Hidden Markov Model Toolkit
The Hidden Markov Model Toolkit (HTK) is a portable toolkit for building and manipulating hidden Markov models. HTK is primarily used for speech recognition research, although it has been used for numerous other applications. HTK consists of a set of library modules and tools available in C source form. The tools provide sophisticated facilities for speech analysis, HMM training, testing, and results analysis. The software supports HMMs using both continuous density mixture Gaussians and discrete distributions, and can be used to build complex HMM systems.
Profile hidden Markov models (profile HMMs) can be used to do sensitive database searching using statistical descriptions of a sequence family's consensus. HMMER is a freely distributable implementation of profile HMM software for protein sequence analysis.
Infernal is an implementation of "covariance models" (CMs), which are statistical models of RNA secondary structure and sequence consensus. You give Infernal a multiple sequence alignment of a conserved structural RNA family, annotated with the consensus secondary structure.
PhenoTips is a tool for collecting and analyzing phenotypic information for patients with genetic disorders.
PKNOTS demonstrates a dynamic programming algorithm for globally optimal RNA pseudoknot prediction.

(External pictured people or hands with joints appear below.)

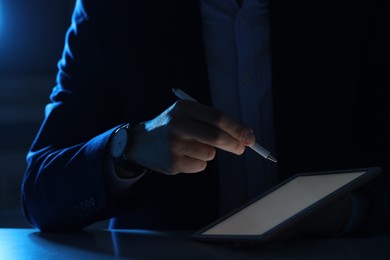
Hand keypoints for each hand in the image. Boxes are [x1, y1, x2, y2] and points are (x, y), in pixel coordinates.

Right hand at [126, 100, 254, 174]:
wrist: (141, 142)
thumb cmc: (172, 127)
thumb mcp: (187, 115)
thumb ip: (213, 122)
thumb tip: (244, 135)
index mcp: (183, 108)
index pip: (218, 118)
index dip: (237, 128)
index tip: (250, 136)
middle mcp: (177, 124)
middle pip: (216, 136)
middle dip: (234, 144)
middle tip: (242, 148)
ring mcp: (173, 144)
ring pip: (210, 154)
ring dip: (209, 153)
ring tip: (192, 147)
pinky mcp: (172, 162)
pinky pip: (200, 165)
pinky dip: (198, 163)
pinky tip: (183, 156)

A prototype ncRNA genefinder. QRNA uses comparative genome sequence analysis to detect conserved RNA secondary structures, including both ncRNA genes and cis-regulatory RNA structures.

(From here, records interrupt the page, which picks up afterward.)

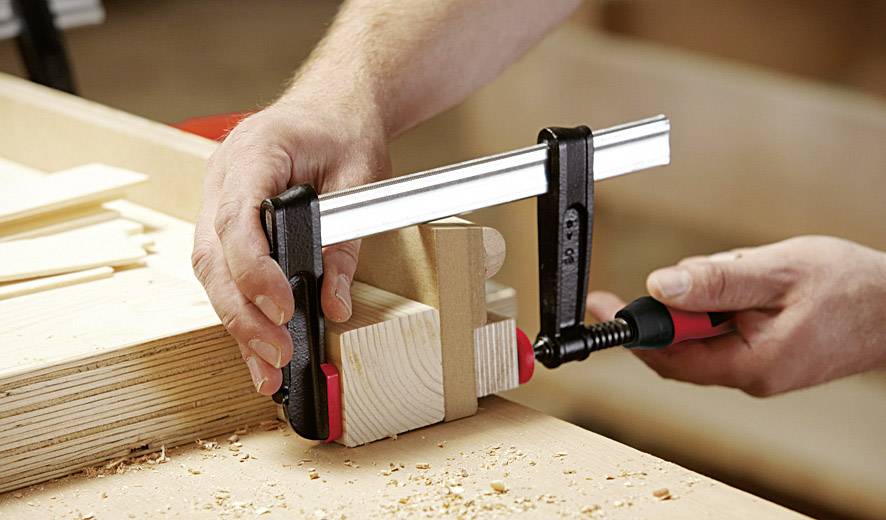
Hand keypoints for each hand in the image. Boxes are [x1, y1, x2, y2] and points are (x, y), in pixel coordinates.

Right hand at [192, 90, 389, 394]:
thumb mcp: (361, 179)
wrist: (334, 105)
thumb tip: (334, 305)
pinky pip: (225, 270)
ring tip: (267, 370)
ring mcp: (218, 200)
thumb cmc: (345, 131)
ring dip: (237, 323)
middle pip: (214, 256)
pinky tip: (257, 348)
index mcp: (252, 153)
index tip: (281, 311)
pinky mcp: (227, 222)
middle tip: (277, 357)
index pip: (237, 221)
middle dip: (243, 314)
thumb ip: (344, 242)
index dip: (254, 272)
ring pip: (212, 272)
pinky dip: (241, 310)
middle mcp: (222, 178)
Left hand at [587, 236, 885, 395]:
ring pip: (702, 337)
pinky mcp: (766, 359)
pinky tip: (748, 285)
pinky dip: (720, 308)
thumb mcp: (776, 271)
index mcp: (751, 364)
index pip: (669, 355)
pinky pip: (724, 335)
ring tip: (743, 273)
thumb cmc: (850, 288)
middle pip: (680, 348)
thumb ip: (716, 281)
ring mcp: (758, 371)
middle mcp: (750, 376)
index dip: (632, 329)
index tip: (603, 307)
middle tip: (691, 272)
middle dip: (674, 308)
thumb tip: (659, 286)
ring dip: (703, 304)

(commercial) QualTrace offers a real time estimate of DNA sequence trace quality for the ABI 3730 sequencer. It can be used to identify production problems that affect read length and success rate.
RECON is a package for automated de novo identification of repeat families from genomic sequences.

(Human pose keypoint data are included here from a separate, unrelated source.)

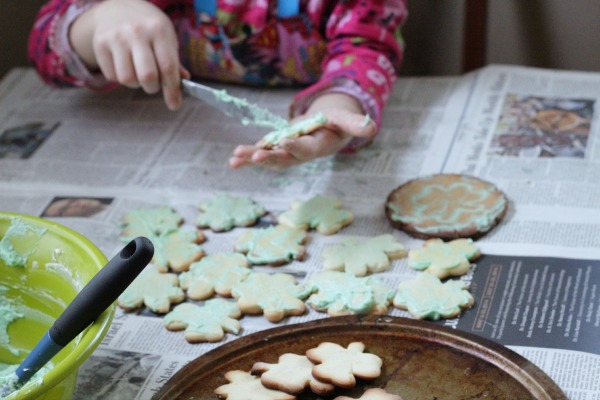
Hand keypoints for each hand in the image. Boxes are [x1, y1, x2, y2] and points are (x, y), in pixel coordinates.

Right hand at [70, 0, 187, 109]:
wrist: (118, 7)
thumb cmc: (149, 28)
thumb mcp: (166, 38)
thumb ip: (174, 61)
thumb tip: (183, 81)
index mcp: (158, 30)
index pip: (167, 66)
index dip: (172, 89)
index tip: (174, 104)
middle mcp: (136, 32)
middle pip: (147, 76)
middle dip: (153, 88)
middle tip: (154, 85)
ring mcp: (116, 37)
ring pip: (127, 79)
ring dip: (136, 84)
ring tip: (138, 73)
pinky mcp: (100, 44)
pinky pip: (112, 76)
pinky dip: (120, 78)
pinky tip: (124, 65)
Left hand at [229, 93, 376, 170]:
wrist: (327, 131)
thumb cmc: (337, 124)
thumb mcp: (347, 121)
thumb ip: (357, 124)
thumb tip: (373, 127)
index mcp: (318, 146)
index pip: (307, 148)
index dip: (296, 146)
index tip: (284, 142)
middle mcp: (301, 154)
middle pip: (285, 158)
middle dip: (269, 158)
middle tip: (254, 157)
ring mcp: (287, 153)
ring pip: (269, 158)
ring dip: (252, 159)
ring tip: (235, 158)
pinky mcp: (277, 150)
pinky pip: (261, 155)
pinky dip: (246, 158)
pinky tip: (232, 160)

RepeatFinder is a tool for finding repeating segments of DNA called motifs and then parsing them so that no repeating segments overlap - it is an exclusive matching algorithm where any part of the original DNA string is associated with one and only one match.
RNABOB is an implementation of D. Gautheret's RNAMOT, but with a different underlying algorithm using a nondeterministic finite state machine with node rewriting rules.
tRNAscan-SE detects ~99% of eukaryotic nuclear or prokaryotic tRNA genes, with a false positive rate of less than one per 15 gigabases, and with a search speed of about 30 kb/second. It was implemented for large-scale human genome sequence analysis, but is applicable to other DNAs as well.
Visomics is an open-source tool for the exploration of biological omics data with a focus on genomics, proteomics, transcriptomics, and metabolomics.